Collected data
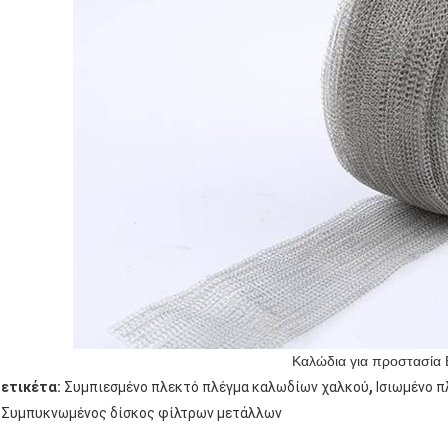
Καλώδια για προστασία
,
ετικέτα:
Συμπιεσμένο πλεκτό πλέγμα καλωδίων χαλκού
Ισιωμένο 
Συμπυκνωμένος δίσκος φίλτρων μετάλλων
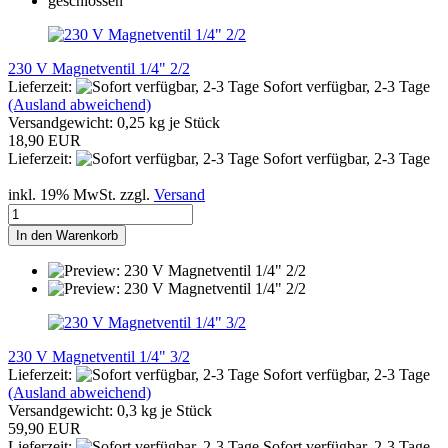
230 V Magnetventil 1/4" 2/2
Lieferzeit:
Sofort verfügbar, 2-3 Tage
(Ausland abweichend)
Versandgewicht:
0,25
kg je Stück
18,90 EUR
Lieferzeit:
Sofort verfügbar, 2-3 Tage
inkl. 19% MwSt. zzgl.
Versand
In den Warenkorb
230 V Magnetventil 1/4" 3/2
Lieferzeit:
Sofort verfügbar, 2-3 Tage
(Ausland abweichend)
Versandgewicht:
0,3
kg je Stück
59,90 EUR
Lieferzeit:
Sofort verfügbar, 2-3 Tage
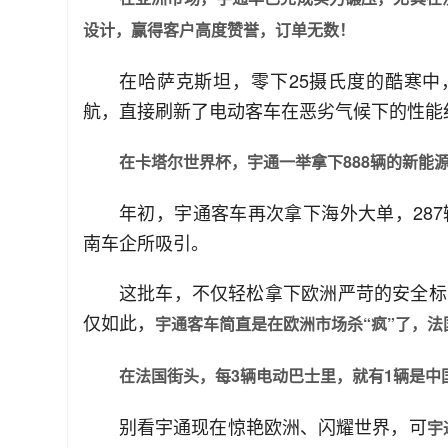
设计，赢得客户高度赞誉，订单无数！
在哈萨克斯坦，零下25摄氏度的酷寒中
航，直接刷新了电动客车在恶劣气候下的性能
在卡塔尔世界杯，宇通一举拿下888辆的新能
年初，宇通客车再次拿下海外大单，28
南车企所吸引。
这批车，不仅轻松拿下欧洲严苛的安全标
仅如此，
宇通客车简直是在欧洲市场杀“疯”了，
在法国街头，每3辆电动巴士里，就有1辆是中
别看宇通现在惊艳欧洲、闪耀世界，可
宇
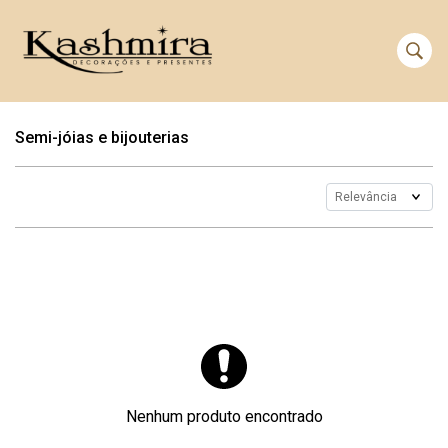
Semi-jóias e bijouterias
Nenhum produto encontrado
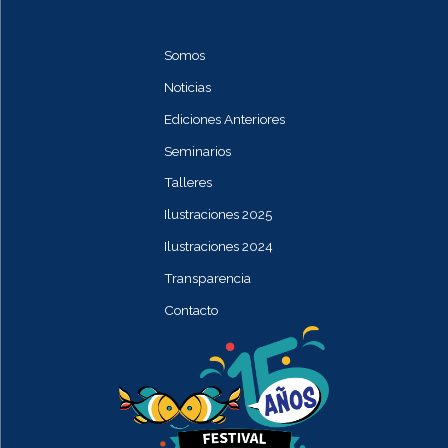
Somos
Noticias
Ediciones Anteriores
Seminarios
Talleres
Ilustraciones 2025
Ilustraciones 2024
Transparencia
Contacto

§ **Instructions to follow**: Gather every line of the material that contains the string "Ilustraciones", treating uppercase and lowercase as distinct.

§ **Finished exercise**:
Ilustraciones 2025
Ilustraciones 2024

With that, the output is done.